**WORK TO COMPLETE:**
Where a line in the records below includes "configurations", pull that line out.

==*==

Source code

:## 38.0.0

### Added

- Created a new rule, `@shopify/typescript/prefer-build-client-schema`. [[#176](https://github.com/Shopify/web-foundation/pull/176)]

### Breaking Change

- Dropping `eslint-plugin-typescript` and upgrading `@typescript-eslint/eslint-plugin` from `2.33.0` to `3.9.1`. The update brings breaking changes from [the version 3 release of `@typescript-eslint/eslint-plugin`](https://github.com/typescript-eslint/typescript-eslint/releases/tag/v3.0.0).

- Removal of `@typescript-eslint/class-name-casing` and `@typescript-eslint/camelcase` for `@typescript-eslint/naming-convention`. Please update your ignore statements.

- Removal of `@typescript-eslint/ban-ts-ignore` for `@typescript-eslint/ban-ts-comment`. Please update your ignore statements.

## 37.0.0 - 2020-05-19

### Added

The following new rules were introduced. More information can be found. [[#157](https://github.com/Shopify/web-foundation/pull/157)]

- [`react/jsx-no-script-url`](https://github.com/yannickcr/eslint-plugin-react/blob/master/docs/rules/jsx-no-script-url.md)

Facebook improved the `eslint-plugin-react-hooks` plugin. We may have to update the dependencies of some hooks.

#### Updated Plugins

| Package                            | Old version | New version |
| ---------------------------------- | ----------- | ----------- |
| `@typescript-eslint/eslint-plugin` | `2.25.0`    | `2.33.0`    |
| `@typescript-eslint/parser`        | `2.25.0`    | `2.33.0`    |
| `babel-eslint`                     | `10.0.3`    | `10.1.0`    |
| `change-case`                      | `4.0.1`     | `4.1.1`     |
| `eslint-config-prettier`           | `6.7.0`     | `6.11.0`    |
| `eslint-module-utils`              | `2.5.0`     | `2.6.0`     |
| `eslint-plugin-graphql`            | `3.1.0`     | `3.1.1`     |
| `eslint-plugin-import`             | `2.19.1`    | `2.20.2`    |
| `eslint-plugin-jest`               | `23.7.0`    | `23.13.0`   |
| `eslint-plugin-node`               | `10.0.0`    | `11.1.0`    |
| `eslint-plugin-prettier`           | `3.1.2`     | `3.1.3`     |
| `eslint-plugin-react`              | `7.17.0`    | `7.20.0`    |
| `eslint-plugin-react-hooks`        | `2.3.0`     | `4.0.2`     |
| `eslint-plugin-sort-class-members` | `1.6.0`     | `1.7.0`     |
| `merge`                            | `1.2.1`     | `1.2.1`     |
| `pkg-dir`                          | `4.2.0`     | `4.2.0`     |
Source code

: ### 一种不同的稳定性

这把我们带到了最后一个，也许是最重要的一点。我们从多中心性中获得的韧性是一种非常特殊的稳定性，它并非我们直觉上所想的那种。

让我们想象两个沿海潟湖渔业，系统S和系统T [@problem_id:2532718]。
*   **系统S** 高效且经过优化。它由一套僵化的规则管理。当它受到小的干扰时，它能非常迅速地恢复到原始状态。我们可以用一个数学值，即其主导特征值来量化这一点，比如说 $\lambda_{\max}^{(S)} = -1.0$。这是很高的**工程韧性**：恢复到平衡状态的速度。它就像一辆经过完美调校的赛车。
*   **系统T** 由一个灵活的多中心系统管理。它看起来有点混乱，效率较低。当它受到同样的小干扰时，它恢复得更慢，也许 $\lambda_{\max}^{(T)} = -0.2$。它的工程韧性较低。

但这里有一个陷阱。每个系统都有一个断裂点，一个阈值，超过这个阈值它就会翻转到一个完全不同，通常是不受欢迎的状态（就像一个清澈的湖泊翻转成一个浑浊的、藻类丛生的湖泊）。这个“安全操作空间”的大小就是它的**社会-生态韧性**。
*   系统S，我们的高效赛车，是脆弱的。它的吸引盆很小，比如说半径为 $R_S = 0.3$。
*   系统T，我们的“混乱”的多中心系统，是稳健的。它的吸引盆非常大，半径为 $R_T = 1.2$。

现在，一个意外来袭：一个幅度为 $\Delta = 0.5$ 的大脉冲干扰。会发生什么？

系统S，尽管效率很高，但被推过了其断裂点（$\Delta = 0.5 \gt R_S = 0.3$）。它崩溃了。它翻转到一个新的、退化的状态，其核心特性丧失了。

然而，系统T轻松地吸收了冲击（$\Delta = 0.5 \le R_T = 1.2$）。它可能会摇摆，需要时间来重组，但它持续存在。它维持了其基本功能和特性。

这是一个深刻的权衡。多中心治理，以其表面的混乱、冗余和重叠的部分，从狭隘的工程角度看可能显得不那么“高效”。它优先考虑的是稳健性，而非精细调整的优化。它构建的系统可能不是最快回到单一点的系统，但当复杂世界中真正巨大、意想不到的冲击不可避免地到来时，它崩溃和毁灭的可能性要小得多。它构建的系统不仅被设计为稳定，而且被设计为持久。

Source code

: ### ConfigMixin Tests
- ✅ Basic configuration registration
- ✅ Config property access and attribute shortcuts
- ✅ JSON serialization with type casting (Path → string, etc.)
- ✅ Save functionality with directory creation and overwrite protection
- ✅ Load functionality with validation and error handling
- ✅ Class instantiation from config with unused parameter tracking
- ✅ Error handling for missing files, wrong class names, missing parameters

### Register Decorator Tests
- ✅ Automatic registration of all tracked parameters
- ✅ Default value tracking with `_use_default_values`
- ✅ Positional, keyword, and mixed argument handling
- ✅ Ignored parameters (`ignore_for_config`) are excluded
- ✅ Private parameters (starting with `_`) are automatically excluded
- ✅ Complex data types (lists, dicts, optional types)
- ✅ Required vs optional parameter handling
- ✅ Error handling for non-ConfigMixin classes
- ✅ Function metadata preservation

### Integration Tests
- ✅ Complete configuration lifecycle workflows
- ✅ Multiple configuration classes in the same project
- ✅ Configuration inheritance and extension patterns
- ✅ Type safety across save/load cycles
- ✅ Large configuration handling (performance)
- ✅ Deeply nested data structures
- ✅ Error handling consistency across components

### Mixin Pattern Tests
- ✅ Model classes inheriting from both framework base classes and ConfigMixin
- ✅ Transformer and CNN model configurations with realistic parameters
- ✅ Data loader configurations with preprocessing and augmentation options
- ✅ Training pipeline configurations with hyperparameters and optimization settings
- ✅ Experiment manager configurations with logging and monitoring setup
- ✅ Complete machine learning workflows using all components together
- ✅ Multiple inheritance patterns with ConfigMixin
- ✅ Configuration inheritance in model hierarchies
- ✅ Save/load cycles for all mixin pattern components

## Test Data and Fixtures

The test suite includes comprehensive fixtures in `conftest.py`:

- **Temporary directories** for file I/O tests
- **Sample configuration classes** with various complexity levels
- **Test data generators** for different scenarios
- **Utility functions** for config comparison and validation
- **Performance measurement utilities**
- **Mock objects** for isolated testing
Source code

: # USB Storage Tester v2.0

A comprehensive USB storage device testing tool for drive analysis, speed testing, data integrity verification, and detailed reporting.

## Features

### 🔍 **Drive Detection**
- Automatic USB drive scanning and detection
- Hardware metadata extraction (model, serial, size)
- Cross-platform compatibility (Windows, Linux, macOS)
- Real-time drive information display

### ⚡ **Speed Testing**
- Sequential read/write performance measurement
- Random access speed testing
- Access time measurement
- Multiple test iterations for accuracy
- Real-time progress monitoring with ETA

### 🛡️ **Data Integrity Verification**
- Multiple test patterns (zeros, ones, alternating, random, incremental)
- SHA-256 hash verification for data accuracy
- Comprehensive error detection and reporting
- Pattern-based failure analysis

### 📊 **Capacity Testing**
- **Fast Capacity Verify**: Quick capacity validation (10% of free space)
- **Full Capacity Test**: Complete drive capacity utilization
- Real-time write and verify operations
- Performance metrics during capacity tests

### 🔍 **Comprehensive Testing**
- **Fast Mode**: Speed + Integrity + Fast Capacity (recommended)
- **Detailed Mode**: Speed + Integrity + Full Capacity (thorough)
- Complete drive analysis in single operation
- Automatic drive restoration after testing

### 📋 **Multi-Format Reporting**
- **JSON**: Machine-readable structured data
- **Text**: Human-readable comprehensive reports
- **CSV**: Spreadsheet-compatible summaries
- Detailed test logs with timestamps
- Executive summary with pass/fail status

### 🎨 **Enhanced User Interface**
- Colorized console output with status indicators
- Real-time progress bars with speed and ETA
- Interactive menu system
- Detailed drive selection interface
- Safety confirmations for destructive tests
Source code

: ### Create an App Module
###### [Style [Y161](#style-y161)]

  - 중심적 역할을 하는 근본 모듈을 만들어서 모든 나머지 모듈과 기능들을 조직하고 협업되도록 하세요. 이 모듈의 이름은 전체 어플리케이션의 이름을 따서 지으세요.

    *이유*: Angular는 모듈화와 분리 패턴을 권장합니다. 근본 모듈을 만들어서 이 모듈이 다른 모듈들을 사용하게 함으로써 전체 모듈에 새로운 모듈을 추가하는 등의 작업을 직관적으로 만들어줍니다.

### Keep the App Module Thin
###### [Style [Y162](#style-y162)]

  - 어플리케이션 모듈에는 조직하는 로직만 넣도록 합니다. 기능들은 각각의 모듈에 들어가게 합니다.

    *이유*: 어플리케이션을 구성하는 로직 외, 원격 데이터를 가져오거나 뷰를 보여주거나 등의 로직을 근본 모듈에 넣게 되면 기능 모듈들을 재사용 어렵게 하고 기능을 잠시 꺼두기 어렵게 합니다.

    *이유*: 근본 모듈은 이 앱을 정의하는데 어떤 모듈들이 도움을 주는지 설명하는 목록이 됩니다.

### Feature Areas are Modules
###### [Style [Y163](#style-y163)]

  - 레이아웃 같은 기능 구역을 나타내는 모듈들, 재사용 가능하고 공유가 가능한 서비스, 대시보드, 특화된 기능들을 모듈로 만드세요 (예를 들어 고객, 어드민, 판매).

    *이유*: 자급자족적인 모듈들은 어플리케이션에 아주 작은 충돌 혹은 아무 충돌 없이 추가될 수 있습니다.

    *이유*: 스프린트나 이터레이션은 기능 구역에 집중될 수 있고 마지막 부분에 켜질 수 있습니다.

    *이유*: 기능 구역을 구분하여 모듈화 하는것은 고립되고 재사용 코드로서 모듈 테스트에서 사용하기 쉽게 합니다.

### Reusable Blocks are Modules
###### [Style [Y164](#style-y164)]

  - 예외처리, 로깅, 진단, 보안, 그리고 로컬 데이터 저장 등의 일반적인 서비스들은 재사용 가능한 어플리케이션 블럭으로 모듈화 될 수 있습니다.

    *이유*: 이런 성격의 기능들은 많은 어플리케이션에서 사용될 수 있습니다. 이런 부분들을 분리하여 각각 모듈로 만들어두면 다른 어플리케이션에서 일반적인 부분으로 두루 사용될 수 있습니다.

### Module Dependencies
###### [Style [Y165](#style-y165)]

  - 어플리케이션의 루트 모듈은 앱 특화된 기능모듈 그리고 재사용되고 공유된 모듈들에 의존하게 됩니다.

==*==

**REPLY:**
- ✅ Transformer and CNN model configurations with realistic parameters
- ✅ Data loader configurations with preprocessing and augmentation options
- ✅ Training pipeline configurations with hyperparameters and optimization settings
- ✅ Experiment manager configurations with logging and monitoring setup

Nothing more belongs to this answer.